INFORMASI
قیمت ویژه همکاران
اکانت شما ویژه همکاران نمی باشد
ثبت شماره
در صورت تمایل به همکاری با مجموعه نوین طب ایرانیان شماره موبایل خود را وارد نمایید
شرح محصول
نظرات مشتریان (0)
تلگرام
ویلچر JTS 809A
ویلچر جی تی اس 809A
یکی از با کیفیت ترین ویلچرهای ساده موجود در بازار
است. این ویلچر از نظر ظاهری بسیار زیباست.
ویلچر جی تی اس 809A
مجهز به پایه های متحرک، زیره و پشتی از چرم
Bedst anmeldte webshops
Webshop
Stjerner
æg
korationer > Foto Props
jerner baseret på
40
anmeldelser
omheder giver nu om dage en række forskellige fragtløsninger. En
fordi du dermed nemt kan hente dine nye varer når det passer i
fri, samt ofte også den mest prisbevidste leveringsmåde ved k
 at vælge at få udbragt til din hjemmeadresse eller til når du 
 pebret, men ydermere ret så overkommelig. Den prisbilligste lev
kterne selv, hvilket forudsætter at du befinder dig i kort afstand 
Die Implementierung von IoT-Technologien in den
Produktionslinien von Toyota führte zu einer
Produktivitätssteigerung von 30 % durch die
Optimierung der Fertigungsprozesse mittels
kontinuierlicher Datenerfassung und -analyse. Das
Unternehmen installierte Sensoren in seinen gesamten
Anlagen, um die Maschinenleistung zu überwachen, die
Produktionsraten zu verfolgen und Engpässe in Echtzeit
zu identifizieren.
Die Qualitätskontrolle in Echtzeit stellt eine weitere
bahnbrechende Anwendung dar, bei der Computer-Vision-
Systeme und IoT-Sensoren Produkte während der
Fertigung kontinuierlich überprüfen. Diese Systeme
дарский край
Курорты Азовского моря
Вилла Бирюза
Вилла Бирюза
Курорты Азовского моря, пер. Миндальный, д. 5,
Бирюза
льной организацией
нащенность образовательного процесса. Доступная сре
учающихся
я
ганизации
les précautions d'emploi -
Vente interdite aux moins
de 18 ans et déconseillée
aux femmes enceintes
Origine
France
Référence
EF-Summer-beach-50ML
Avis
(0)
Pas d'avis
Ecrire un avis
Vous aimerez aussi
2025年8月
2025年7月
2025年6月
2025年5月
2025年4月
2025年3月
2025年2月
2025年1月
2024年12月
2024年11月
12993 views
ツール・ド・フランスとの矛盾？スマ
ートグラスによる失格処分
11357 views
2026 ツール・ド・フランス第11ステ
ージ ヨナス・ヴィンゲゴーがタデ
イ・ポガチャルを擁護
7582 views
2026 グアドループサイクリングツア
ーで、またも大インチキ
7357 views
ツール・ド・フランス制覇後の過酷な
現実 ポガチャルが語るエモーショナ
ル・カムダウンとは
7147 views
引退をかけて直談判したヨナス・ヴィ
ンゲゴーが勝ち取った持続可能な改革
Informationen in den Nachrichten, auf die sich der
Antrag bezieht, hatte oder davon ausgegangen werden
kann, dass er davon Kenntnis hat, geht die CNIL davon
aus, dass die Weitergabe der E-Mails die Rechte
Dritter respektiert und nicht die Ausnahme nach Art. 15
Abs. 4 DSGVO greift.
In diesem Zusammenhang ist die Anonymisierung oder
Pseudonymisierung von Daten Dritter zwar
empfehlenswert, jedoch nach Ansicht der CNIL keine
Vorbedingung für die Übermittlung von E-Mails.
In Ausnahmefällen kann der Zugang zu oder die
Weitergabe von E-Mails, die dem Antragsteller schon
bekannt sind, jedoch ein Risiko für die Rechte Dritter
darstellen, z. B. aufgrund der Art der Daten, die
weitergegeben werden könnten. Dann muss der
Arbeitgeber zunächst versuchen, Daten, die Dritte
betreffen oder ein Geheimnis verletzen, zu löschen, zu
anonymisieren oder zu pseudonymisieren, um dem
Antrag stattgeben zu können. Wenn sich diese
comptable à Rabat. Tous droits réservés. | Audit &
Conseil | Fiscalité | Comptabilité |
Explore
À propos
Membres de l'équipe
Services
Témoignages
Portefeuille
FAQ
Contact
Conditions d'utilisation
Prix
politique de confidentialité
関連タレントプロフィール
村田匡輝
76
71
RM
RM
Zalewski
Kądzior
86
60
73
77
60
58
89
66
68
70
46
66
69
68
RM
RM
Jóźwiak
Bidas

----------------------------------------

Brief
Reply with the lines from the first line of the entries through the line that contains "Produktivitätssteigerung von 30 % durch die", repeated exactly with both ends kept, and with nothing else.

Exercise solution
INFORMASI
قیمت ویژه همکاران
اکانت شما ویژه همکاران نمی باشد
ثبت شماره
در صورت تمایل به همکاری با مجموعه نوین طب ایرانیان شماره موبایل خود را وارد نمایید
شرح محصول
نظرات مشتریان (0)
تلگرام
ویلچر JTS 809A
ویلچر جی تی اس 809A
یکی از با کیفیت ترین ویلچرهای ساده موجود در بازار
است. این ویلچر از نظر ظاهری بسیار زیباست.
ویلچر جی تی اس 809A
مجهز به پایه های متحرک، زیره و پشتی از چرم
Bedst anmeldte webshops
Webshop
Stjerner
æg
korationer > Foto Props
jerner baseret på
40
anmeldelser
omheder giver nu om dage en række forskellige fragtløsninger. En
fordi du dermed nemt kan hente dine nye varer når det passer i
fri, samt ofte også den mest prisbevidste leveringsmåde ved k
 at vælge at få udbragt til din hjemmeadresse eller til når du 
 pebret, men ydermere ret så overkommelig. Den prisbilligste lev
kterne selv, hvilket forudsætter at du befinder dig i kort afstand 
Die Implementierung von IoT-Technologien in den
Produktionslinien von Toyota führte zu einer
Produktivitätssteigerung von 30 % durch die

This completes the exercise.